IX. – THEFT BY SUBSIDY.

Dono tibi et concedo, Virtutem et puissantiam, Volandi, Pilandi, Derobandi, Filoutandi, Et escroquandi, Impunè per totam istam, Viam.

Frédéric Bastiat
Economic Sophisms Second Series

Unfortunately, the prank is not very well conveyed in the English translation for two reasons: Bastiat is here inventing Latin words from the French language (e.g. derobandi derived from dérober, escroquandi derived from escroquer as you would have filchandi and swindelandi if the author had been deriving from “to filch” and “to swindle” in English) and this is a parody of a famous French theatre play from Molière who had done the same, inventing Latin words in order to grant the power to physicians to kill people at will.

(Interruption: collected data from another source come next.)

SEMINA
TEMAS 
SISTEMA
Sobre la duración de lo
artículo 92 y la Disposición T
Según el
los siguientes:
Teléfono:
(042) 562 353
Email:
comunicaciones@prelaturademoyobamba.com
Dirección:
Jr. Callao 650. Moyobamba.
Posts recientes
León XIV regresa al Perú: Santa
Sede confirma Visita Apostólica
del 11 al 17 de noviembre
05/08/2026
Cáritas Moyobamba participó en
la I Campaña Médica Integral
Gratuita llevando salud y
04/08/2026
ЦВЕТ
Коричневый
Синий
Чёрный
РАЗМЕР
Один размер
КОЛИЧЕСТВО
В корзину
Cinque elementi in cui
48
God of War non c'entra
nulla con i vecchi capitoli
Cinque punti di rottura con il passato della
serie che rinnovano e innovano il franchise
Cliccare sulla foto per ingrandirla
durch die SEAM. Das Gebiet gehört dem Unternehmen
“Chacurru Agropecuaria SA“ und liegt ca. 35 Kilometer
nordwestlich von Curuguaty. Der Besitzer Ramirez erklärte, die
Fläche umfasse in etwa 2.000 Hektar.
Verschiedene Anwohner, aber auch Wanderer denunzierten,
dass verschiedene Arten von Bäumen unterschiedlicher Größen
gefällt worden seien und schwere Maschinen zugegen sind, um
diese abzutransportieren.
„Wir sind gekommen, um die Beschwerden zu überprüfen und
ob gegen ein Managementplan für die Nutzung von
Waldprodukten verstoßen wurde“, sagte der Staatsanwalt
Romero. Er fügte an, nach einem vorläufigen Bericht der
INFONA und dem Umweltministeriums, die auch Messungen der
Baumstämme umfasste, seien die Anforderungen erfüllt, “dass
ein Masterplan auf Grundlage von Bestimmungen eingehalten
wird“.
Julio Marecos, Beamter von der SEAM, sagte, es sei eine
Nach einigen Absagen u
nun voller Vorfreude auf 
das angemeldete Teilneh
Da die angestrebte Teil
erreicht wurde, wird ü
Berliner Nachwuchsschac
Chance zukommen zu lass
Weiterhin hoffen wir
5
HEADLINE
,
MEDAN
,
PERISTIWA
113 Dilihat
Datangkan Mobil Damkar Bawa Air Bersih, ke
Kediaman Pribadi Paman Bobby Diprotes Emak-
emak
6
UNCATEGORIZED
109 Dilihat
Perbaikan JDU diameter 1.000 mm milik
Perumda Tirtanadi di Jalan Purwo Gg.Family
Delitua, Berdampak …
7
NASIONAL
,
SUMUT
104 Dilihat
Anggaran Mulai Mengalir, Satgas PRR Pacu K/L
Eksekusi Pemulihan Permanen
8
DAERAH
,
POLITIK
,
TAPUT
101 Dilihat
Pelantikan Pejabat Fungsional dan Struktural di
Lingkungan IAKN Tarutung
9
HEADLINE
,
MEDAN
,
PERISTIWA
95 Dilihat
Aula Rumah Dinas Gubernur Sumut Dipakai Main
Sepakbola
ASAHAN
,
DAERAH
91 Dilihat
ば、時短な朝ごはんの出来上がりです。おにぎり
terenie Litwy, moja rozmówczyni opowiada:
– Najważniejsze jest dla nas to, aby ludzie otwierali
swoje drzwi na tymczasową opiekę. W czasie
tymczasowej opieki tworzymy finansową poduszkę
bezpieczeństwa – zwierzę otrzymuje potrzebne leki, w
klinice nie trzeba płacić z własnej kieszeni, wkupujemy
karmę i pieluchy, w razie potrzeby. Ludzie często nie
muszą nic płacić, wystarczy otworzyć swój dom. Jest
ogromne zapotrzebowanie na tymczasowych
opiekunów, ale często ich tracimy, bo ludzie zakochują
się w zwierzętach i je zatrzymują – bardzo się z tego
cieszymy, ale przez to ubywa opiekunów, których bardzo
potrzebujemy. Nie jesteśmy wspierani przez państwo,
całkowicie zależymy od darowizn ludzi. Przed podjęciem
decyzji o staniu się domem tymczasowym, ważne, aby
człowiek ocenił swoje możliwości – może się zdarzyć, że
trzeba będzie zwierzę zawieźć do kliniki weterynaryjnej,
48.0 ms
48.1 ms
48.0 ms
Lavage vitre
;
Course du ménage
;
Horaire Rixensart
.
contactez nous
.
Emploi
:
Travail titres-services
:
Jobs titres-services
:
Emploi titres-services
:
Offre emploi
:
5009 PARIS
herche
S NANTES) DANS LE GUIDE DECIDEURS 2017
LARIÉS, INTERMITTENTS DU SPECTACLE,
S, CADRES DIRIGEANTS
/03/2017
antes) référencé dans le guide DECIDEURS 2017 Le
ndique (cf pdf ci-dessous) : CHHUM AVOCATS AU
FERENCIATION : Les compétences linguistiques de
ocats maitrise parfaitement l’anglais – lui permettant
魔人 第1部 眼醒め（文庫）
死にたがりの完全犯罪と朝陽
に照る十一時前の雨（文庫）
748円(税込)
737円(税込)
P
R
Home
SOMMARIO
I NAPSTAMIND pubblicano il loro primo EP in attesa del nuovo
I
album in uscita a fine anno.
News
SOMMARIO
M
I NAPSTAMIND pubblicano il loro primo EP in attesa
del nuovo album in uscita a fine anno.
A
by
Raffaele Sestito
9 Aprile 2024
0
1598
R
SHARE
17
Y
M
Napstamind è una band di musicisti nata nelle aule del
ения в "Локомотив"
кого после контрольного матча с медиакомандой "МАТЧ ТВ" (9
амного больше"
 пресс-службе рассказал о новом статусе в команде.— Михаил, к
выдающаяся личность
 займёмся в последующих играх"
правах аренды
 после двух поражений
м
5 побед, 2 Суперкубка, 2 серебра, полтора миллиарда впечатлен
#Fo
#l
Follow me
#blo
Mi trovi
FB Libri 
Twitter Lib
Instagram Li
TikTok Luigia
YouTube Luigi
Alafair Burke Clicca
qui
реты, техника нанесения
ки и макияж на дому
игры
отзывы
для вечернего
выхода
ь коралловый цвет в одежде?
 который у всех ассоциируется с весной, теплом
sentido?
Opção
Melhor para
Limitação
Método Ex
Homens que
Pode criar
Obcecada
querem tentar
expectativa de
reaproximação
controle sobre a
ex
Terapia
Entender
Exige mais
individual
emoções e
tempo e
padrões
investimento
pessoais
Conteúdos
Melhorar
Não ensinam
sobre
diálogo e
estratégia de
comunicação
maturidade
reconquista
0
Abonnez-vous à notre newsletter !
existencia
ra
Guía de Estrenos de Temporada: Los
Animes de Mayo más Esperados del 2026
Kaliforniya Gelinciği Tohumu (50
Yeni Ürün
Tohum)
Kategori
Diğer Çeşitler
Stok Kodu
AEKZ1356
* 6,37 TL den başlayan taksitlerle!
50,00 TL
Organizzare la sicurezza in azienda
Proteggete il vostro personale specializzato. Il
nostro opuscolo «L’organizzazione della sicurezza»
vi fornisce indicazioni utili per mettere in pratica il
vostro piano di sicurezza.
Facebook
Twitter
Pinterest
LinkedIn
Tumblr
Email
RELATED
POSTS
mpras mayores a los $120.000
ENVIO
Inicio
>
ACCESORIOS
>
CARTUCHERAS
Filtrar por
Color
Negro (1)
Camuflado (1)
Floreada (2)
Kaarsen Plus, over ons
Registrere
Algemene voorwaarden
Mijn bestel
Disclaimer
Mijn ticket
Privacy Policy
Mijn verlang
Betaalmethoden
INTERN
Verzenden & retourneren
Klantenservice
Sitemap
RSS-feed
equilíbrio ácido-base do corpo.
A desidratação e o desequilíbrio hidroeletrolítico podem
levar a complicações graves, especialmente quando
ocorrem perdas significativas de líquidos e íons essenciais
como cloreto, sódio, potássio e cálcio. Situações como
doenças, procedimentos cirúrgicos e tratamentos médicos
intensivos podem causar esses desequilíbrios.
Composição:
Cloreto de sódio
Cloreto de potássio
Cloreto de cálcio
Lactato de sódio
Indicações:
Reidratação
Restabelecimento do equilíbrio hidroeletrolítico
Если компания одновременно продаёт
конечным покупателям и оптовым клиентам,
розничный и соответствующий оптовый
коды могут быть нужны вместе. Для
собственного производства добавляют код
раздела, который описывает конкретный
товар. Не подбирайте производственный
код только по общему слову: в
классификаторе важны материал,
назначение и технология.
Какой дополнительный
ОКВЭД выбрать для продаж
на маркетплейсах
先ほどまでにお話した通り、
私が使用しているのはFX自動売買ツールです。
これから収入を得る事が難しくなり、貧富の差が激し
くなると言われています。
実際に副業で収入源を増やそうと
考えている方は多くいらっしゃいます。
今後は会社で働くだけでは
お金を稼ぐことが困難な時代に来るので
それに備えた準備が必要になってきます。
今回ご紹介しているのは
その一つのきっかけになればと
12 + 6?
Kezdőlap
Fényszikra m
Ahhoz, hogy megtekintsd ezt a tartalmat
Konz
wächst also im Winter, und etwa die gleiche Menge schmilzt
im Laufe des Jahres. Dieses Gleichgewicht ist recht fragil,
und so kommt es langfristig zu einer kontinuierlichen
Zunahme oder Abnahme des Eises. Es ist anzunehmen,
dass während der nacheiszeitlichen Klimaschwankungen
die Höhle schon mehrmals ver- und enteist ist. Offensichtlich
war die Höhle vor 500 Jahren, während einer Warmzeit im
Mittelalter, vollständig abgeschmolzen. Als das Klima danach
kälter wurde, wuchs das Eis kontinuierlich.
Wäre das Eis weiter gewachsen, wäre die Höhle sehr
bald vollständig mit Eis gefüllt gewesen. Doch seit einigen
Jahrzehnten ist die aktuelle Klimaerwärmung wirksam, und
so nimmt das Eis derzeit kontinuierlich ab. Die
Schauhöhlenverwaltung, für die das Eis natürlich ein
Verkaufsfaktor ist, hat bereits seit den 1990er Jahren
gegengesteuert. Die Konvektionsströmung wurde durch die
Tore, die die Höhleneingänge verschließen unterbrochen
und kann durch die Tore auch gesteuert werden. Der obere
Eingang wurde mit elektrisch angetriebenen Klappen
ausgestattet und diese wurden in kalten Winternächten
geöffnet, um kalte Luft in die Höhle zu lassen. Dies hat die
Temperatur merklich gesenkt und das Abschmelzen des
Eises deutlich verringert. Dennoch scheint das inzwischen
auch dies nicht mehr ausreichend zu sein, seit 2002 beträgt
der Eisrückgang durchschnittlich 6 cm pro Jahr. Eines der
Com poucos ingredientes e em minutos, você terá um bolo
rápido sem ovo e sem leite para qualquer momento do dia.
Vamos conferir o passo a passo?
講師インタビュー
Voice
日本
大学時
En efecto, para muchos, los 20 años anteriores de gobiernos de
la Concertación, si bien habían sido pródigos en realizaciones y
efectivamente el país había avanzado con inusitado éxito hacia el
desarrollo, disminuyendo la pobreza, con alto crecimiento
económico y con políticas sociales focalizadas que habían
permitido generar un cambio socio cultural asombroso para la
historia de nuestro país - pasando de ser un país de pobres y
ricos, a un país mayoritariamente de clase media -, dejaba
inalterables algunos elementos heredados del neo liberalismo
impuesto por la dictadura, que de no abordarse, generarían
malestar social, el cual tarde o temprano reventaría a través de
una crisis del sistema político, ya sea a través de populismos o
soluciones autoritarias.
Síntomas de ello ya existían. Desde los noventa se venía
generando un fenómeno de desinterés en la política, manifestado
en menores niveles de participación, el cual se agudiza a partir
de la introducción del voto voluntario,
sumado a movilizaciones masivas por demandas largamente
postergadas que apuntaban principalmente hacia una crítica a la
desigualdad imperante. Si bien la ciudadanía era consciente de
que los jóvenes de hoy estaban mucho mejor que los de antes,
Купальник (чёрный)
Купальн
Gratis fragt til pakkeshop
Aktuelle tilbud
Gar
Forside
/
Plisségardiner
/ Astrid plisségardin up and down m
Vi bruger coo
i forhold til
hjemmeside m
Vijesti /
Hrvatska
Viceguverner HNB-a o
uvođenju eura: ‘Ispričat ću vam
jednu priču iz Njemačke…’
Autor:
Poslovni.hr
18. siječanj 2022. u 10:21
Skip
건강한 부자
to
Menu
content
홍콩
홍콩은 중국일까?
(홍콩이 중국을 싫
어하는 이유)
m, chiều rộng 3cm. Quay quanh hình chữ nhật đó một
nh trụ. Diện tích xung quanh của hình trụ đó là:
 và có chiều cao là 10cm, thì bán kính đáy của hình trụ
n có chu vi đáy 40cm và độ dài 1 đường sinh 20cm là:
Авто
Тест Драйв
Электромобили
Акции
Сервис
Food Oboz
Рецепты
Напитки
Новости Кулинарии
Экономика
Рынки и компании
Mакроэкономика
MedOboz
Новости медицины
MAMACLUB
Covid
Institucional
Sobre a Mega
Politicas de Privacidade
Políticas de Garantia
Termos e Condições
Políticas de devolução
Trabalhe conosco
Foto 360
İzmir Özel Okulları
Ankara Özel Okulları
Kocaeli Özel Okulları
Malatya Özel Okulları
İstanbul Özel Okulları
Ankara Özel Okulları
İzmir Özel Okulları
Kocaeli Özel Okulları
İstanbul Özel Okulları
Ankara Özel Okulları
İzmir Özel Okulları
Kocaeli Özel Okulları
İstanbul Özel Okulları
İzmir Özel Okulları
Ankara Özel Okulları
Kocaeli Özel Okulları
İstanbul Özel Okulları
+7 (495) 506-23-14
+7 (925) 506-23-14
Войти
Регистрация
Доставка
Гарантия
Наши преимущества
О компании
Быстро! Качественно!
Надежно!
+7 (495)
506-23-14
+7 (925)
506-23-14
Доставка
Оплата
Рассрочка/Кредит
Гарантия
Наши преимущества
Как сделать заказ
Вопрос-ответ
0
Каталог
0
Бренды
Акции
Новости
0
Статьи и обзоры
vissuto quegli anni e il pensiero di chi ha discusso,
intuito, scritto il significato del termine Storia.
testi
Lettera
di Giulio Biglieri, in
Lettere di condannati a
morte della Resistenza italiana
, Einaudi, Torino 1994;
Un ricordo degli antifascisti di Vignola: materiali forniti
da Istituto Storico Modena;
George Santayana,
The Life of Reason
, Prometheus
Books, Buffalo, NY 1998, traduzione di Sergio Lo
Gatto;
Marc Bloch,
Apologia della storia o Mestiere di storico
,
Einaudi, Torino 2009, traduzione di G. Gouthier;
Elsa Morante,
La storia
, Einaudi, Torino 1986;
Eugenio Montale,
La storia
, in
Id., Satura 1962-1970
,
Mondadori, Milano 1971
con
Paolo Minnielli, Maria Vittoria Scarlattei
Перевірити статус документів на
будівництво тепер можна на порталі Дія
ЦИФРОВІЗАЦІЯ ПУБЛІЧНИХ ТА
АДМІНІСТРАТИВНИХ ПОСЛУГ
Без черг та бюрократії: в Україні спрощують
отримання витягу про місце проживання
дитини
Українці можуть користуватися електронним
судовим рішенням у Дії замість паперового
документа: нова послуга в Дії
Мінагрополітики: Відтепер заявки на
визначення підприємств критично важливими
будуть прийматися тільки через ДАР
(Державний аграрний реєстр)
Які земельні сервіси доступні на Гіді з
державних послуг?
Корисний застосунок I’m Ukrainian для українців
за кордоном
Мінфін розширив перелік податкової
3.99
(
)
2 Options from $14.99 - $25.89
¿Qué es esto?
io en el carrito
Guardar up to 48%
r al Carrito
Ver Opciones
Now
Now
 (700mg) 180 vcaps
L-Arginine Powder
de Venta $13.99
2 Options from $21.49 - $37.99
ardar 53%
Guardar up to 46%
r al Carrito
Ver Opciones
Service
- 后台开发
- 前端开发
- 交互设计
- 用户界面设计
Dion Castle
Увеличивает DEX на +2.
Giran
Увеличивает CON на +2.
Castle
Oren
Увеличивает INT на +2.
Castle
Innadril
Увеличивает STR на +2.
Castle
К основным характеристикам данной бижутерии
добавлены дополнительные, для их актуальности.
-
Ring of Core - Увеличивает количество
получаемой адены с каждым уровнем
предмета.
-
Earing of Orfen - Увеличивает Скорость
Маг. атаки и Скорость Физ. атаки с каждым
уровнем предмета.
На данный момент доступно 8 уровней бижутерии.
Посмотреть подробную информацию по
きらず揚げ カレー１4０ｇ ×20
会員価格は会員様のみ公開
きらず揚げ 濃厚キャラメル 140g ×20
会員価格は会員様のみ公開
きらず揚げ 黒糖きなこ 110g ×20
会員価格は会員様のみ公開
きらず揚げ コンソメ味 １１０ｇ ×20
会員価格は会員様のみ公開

In any case, this is a joke and it means (as translated on the Online Library of Liberty version): “I give to you and I grant, virtue and power, to steal, to plunder, to filch, to swindle, to defraud, at will, along this whole, road.”

After his first critique of protection in the introduction to the First Series of Economic Sophisms, Bastiat denounces here subsidies as a theft (he even cites the French Penal Code defining theft) that accompanies tariffs in the government policies consisting of robbing Peter to pay Paul.